The group of mothers, aunts and cousins believe police are too quick to resort to deadly force. One by one, each woman spoke about their loved ones’ deaths, claiming that police misrepresented what happened to make it look like officers were in life-threatening situations, when relatives believe that wasn’t the case.

The mother of Ryan Stokes, an unarmed man killed by Kansas City police in 2013, reached out to find eight other mothers, who all believe the metro area needs to know their stories as well as they know George Floyd.

“George Floyd opened the gate because we all saw it,” said Narene Stokes, whose son was killed by police. “We saw it. We felt it here. When the mothers talked here we were like, ‘All those are being busted out nationally why can’t our children, our sons, our daughters, be told here.’ Because Kansas City, it seems, likes to sweep it under the rug. Like it doesn’t happen here, but it does.”

The Metropolitan Organization for Racial and Economic Equity organized this rally.

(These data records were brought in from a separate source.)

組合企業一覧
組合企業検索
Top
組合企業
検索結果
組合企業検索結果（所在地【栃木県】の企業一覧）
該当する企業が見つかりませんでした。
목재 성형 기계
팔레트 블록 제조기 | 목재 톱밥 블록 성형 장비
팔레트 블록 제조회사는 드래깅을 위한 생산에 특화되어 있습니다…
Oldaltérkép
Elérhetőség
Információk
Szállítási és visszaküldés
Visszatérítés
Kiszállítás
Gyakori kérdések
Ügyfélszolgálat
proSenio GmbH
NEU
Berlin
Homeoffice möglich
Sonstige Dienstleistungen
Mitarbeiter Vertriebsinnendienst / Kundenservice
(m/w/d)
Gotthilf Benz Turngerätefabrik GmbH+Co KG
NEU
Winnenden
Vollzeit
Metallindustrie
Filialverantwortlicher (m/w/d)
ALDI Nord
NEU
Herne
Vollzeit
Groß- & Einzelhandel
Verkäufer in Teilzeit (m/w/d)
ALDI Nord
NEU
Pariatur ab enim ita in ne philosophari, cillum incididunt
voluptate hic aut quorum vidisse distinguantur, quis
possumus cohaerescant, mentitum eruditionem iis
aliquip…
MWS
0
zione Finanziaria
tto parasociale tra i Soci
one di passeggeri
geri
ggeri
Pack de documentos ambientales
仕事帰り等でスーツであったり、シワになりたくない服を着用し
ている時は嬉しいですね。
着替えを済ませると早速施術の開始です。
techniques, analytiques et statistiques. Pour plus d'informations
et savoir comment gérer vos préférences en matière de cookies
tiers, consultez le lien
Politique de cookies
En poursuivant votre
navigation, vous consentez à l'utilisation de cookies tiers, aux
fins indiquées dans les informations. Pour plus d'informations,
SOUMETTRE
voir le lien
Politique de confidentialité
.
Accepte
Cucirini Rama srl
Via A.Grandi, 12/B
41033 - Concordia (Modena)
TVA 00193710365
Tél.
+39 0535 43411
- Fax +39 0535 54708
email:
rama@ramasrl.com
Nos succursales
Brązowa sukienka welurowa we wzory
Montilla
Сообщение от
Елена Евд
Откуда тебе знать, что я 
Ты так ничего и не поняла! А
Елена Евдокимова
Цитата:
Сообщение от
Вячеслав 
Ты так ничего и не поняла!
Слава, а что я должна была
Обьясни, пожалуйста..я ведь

Relatives of Dantae Franklin, John Albers, Terrence Bridges, Cameron Lamb and Donnie Sanders all want to change police policies regarding the use of deadly force, and want truly independent investigation of police shootings, instead of one friendly law enforcement agency reviewing the actions of another.

The women believe the time to change is now, while there is public support for reforms. They say they cannot allow the police protest movement to simply fade away with no meaningful change in Kansas City.